Röhrl made his first appearance with 319 on home soil at the International ADAC-Saarland Peugeot-Talbot Rallye in early April. With this event being run in Germany, the Works Lancia team was sponsored by Würth, a German chemicals and fasteners company; although, Röhrl still wore his Martini-sponsored overalls behind the wheel. The asphalt-based event played to the strengths of the 037, with Röhrl and Christian Geistdörfer finishing an impressive 2nd overall.
Chassis 319 was next seen at the fifth round of the World Championship for the drivers and the fourth round for the manufacturers, the Tour de Corse, in early May. Lancia chose to send four Works-entered cars to the French event, with Attilio Bettega and Maurizio Perissinot assigned to 319, which wore race number 14. A total of six lightweight, nimble and tractable 037s took to the start in Ajaccio, with Lancia planning complete domination. For Bettega, this was a tough event, as only 12 months ago this was the scene of his horrifying accident, which had removed him from competition until this race. Chassis 319 was now in full asphalt specification and, with Bettega, was the second fastest on the first stage, continuing to improve and claim two overall stage victories en route to finish 4th overall.

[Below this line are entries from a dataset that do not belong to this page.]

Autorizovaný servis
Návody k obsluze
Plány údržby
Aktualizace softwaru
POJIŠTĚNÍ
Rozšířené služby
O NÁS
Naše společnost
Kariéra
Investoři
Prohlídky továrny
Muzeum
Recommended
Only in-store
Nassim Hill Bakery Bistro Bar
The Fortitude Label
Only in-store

After a brief visit to Argentina for the next round of the World Championship, where 319 was driven by Francisco Mayorga and Martin Christie, it was Röhrl’s turn to onc again take the wheel of 319. Röhrl and the Lancia team entered the ADAC Rallye Deutschland wearing race number 1. At the time, Röhrl commented, “Part of my contract with Lancia was that I would compete in a few German rallies with an 037. During practise for one of these rallies, we had to complete a lap of the Nordschleife at the Nürburgring. It was very nice to drive on a circuit — very smooth. We did a lap in eight minutes; I was very proud of that”.

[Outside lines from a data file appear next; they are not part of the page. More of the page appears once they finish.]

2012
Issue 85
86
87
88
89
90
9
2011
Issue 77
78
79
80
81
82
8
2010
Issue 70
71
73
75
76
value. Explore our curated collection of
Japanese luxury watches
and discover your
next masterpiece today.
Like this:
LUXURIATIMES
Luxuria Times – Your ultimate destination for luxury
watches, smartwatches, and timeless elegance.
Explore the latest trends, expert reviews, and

After this victory, 319 was retired from the Works squad, and in March 1986, it was sold to Tre Gazzelle Srl. Later in the year, it was driven by Jean-Michel Blanchi at three rallies, the Criterium Alpin, Rallye d’Antibes and Rallye du Var. Throughout 1987, Blanchi continued to compete with 319 at two further events, the Rallye de Brignoles-Coteaux Varois and Rallye National des 1000 KM de la Réunion. At this time, the car was white, as the main sponsor was Radio Monte Carlo, and MDM Racing prepared the car.

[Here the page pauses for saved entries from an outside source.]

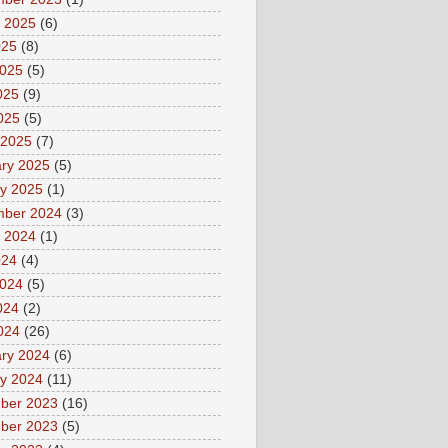
 2025
(6)
025
(8)
2025
(5)
025
(9)
2025
(5)
 2025
(7)
ry 2025
(5)
y 2025
(1)
mber 2024
(3)
 2024
(1)
024
(4)
2024
(5)
024
(2)
2024
(26)
ry 2024
(6)
y 2024
(11)
ber 2023
(16)
ber 2023
(5)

In March 1988, 319 was exported from Italy to France, passing through the ownership of Guy Domet, a prominent collector whose garage also housed a Lancia Stratos and Lancia 037 Stradale. Domet was also the president of the Ferrari Club of France, owning a Ferrari 512 M, 206S and 365 GTB/4 Competizione — a true Ferraristi.
After Domet’s time with it, 319 remained in France, passing through the ownership of André Morel and Jean-Louis Déglise, until we purchased it earlier this year. Upon purchase, we immediately sent the car to the world-renowned Baldi twins in Turin — ex-Lancia Works mechanics known for their expertise in Lancia rally cars. There simply is no better workshop to inspect, service and maintain a Lancia 037 Group B rally car.